With the requirement you stated, my first instinct would be to use split instead of regex, like this:

toset(flatten([for s in var.xxx : split(", ", s)]))

However, if your goal is to just extract any contiguous sequence of ASCII letters, ignoring which exact separator characters are splitting them, then indeed a regular expression is probably the best way to achieve that. For situations like this where you want to get potentially many matches per string, regexall is a better fit than regex:

toset(flatten([for s in var.xxx : regexall("[a-z]+", s)]))

For the example input you shared both of these approaches should be equivalent. The regexall approach will only be different if your input includes any separators other than ", ", since the regex matches the letter sequences themselves rather than the separators between them.

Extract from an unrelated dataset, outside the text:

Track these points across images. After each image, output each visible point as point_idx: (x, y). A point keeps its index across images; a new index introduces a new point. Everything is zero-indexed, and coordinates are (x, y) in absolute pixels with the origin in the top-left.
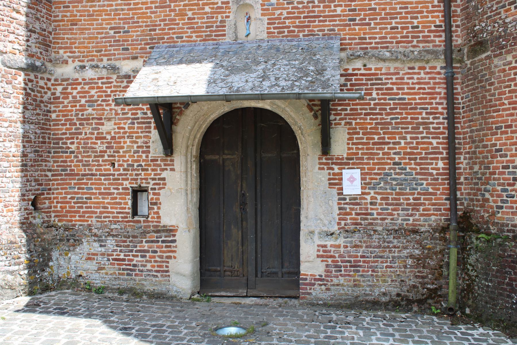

In both of these cases I’ve used flatten because otherwise the for expression would cause the result to be a list of lists rather than just a single list. The flatten function concisely expands any nested lists into the top-level list, so that the result is a list of all of the non-list values (strings, in this case) that were reachable by walking through the nested lists.

Hi @apparentlymart

You’re absolutely right, it works perfectly exactly as you wrote.

> toset(flatten([for key, value in var.xxx : regexall("[a-z]+", format("%s", join(", ", value.users)))]))

Many thanks for your help - appreciate
cheers :slight_smile: